Early Cluster Bomb: Molotov’s Bread Basket (Jul, 1940)
Big Russian Bomb Holds Sixty Little Ones
Whirling down from the sky, a gigantic aerial bomb employed by Russian aircraft breaks open before it strikes the ground, to release and spread a deadly cargo of small incendiary bombs over a wide area. Nicknamed “Molotov’s bread basket,” after Viacheslav M. Molotov, Russian Commissar for Foreign Affairs, the mammoth bomb is seven and a half feet long and over two feet in diameter. Vanes at its tail cause it to whirl when released from the rack of a bombing plane. This action ultimately opens the steel sides, allowing sixty small incendiary bombs within it to hurtle outward in all directions and plummet earthward to set fire to any inflammable object on the ground within a broad circle. First used in actual warfare against Finland, the bomb was employed to set fire to towns whose houses were constructed of wood.





Hmm, the first cluster bombs. Interesting.
Comment by repsac — October 19, 2007 @ 9:40 am
They didn’t *patent* it in US court? Oh, that wouldn’t help, and explains why some of these oddly unheard of military breakthroughs are thought by readers today to have bombed. But instead, they were CLASSIFIED out of existence, and used in various wars!
Comment by NikFromNYC — January 12, 2008 @ 3:28 pm
[...] a reference image here.
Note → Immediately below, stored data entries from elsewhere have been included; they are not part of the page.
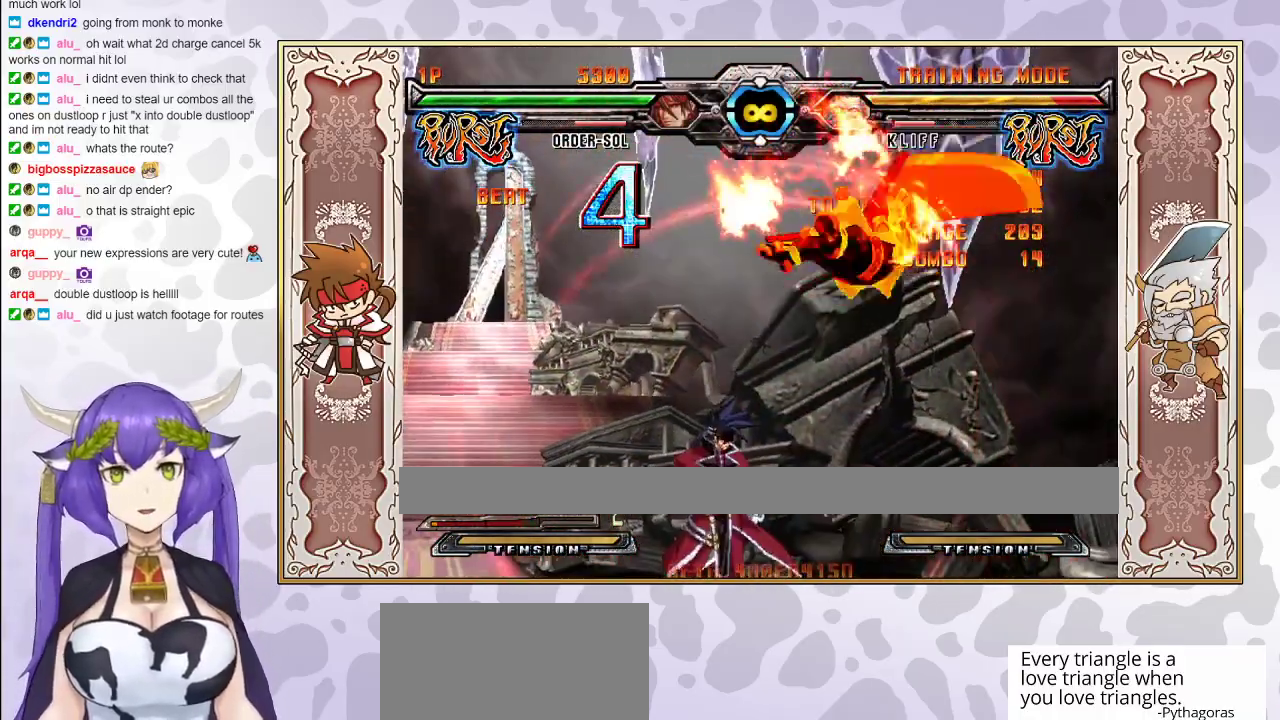
{"buttons": [], "events": [[267, "CIRCLE", "down"], [317, "CIRCLE", "up"]]}
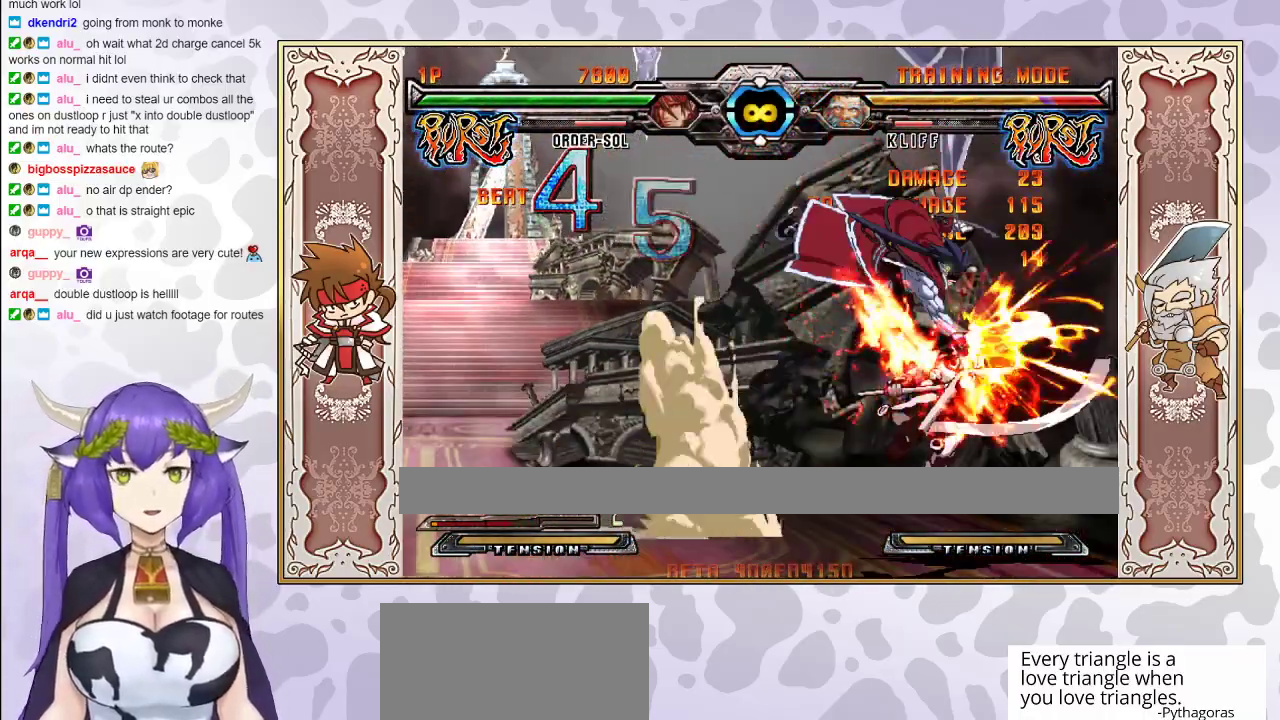
{"buttons": [], "events": [[167, "R2", "down"], [250, "R2", "up"]]}
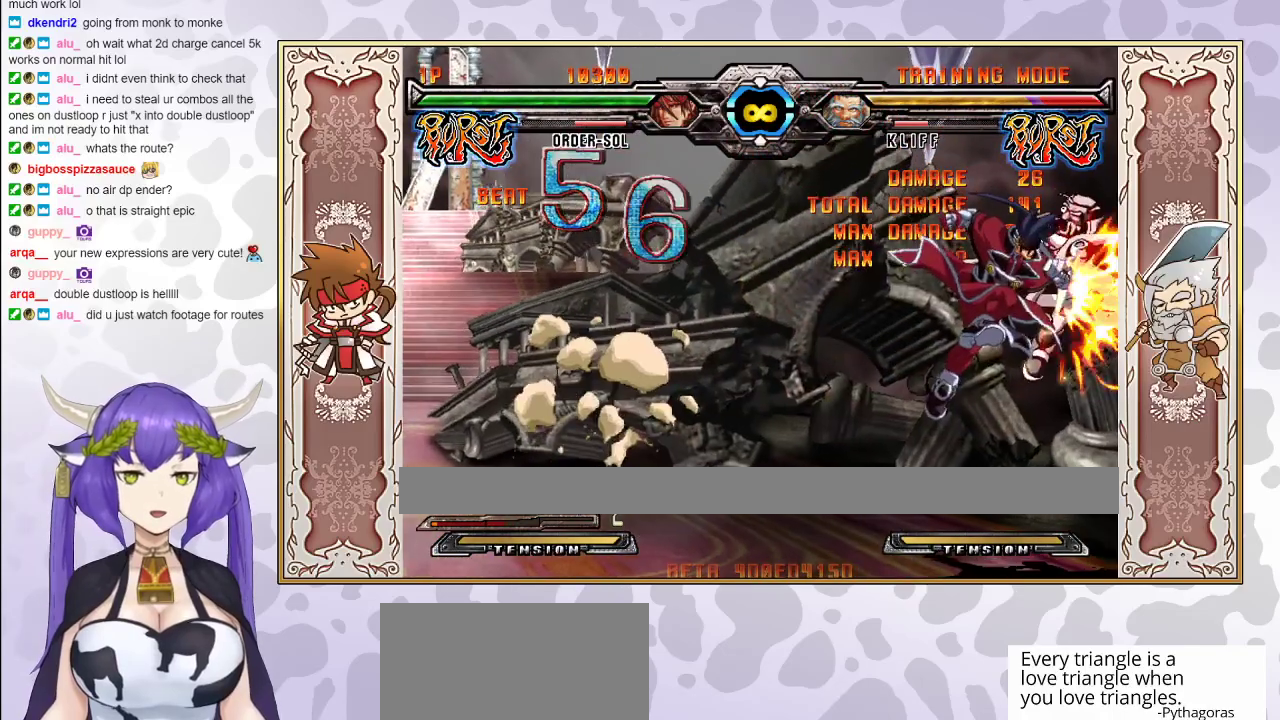
{"buttons": [], "events": [[267, "CIRCLE", "down"], [350, "CIRCLE", "up"]]}
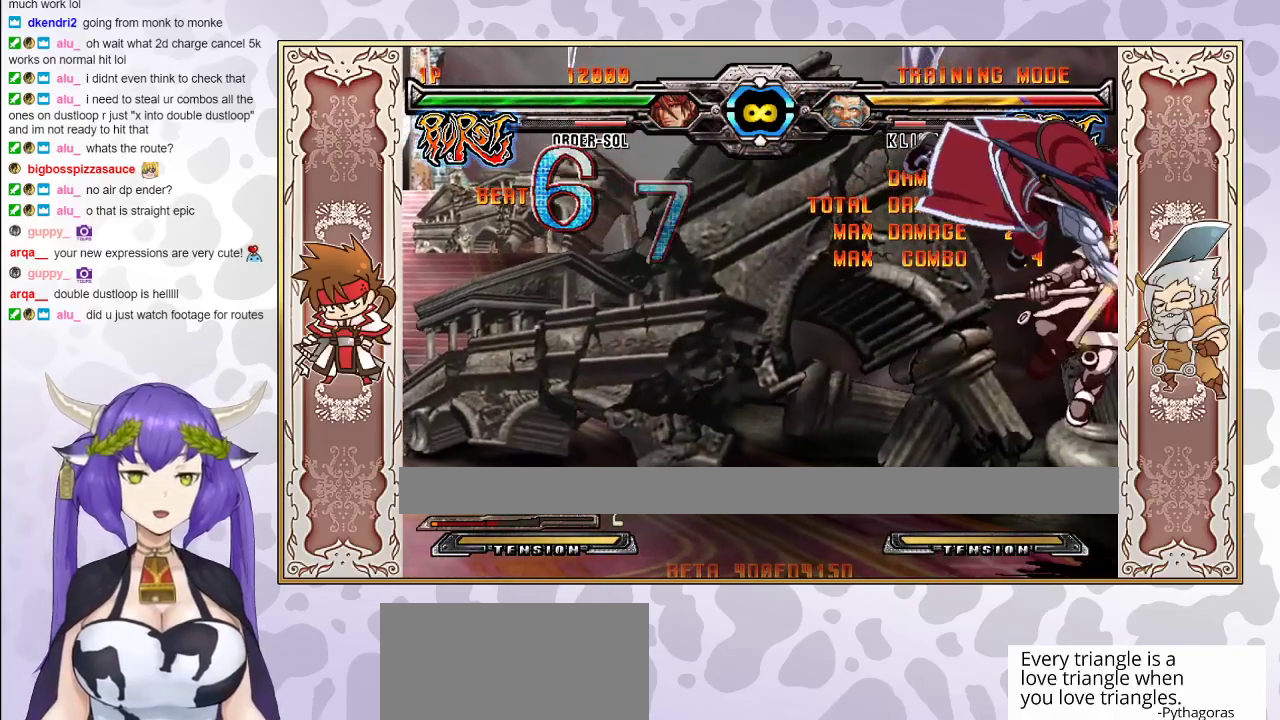
{"buttons": [], "events": [[133, "R2", "down"], [233, "R2", "up"]]}
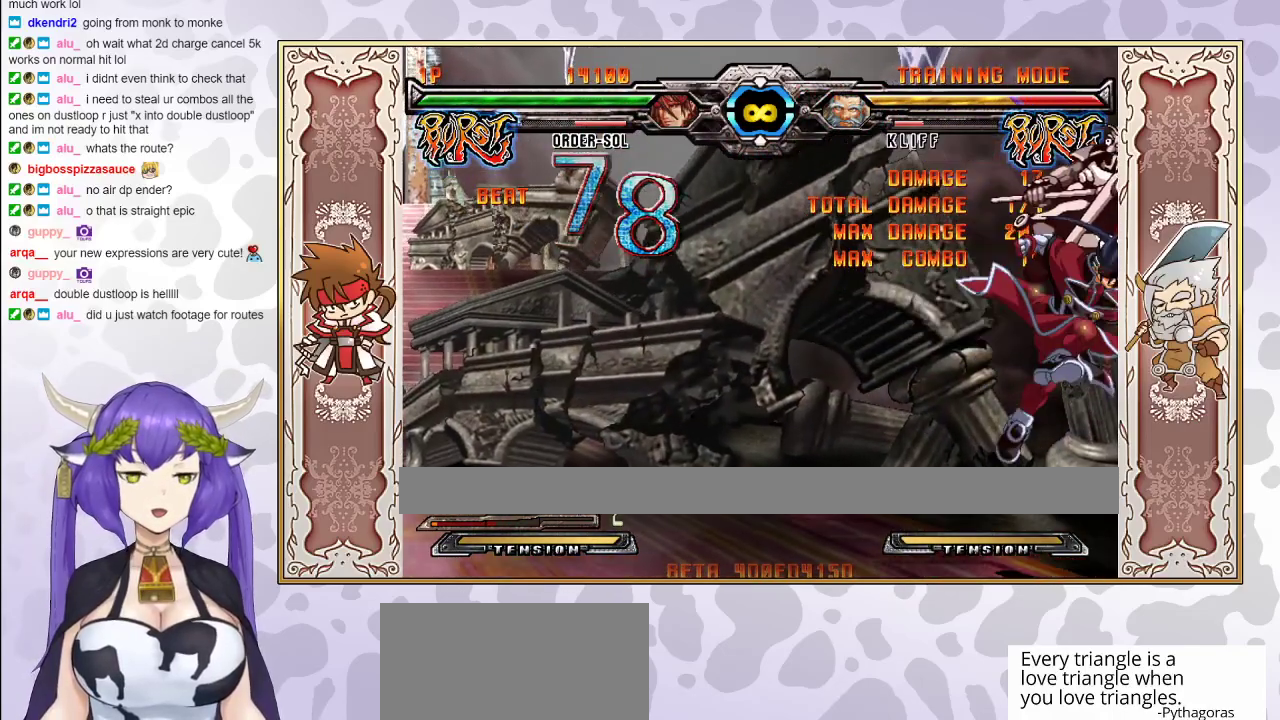
{"buttons": ["R2"], "events": [[317, "CIRCLE", "down"], [383, "CIRCLE", "up"], [450, "R2", "down"]]}
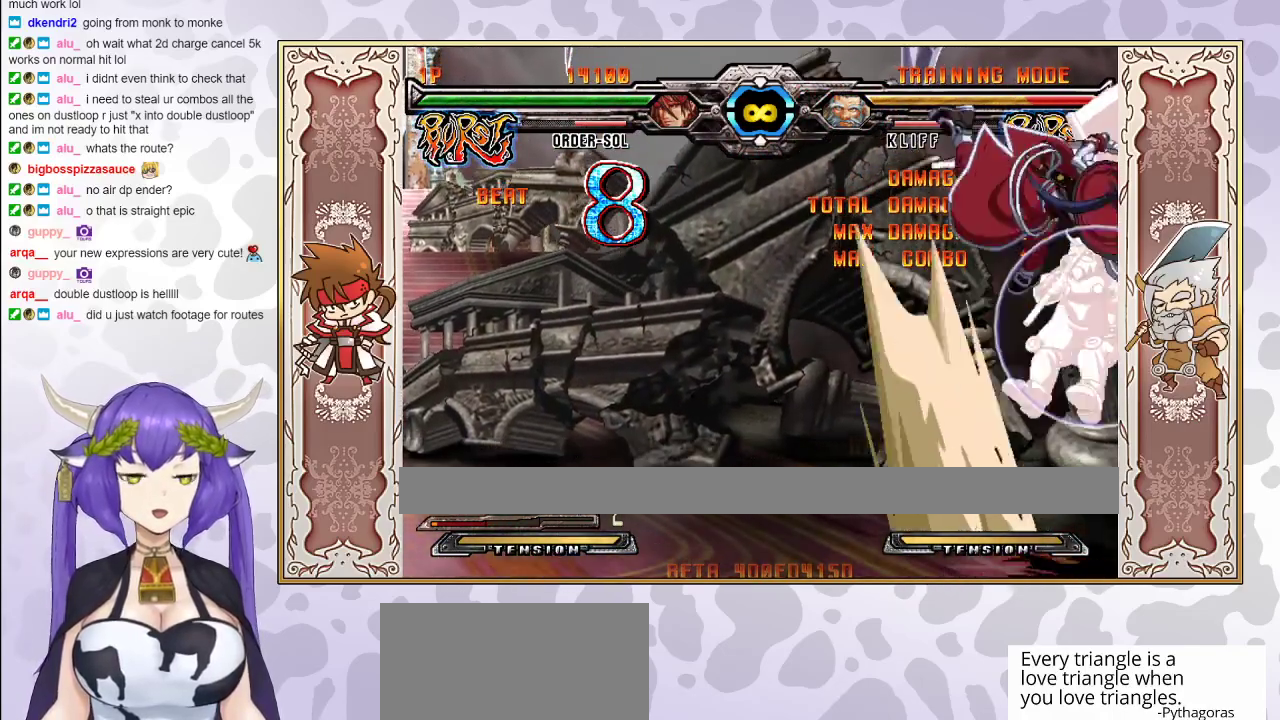
{"buttons": [], "events": [[17, "R2", "up"], [67, "R2", "down"], [117, "R2", "up"]]}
Early Cluster Bomb: Molotov’s Bread Basket Put the reference image on a plane in the BG. Started with a cylinder, modeled from there. [...]
Pingback by SMC #50 - September 07 - September 14 - Explosives - Page 3 - Game Artist Forums — September 12, 2008 @ 11:09 am
Random historical note: “Molotov’s bread basket” is a Finnish nickname invented after the man went and claimed that Soviet bombing runs were actually drops of food aid.
Finns went on to name their mass-produced incendiaries “Molotov cocktails” as a drink to go with the food.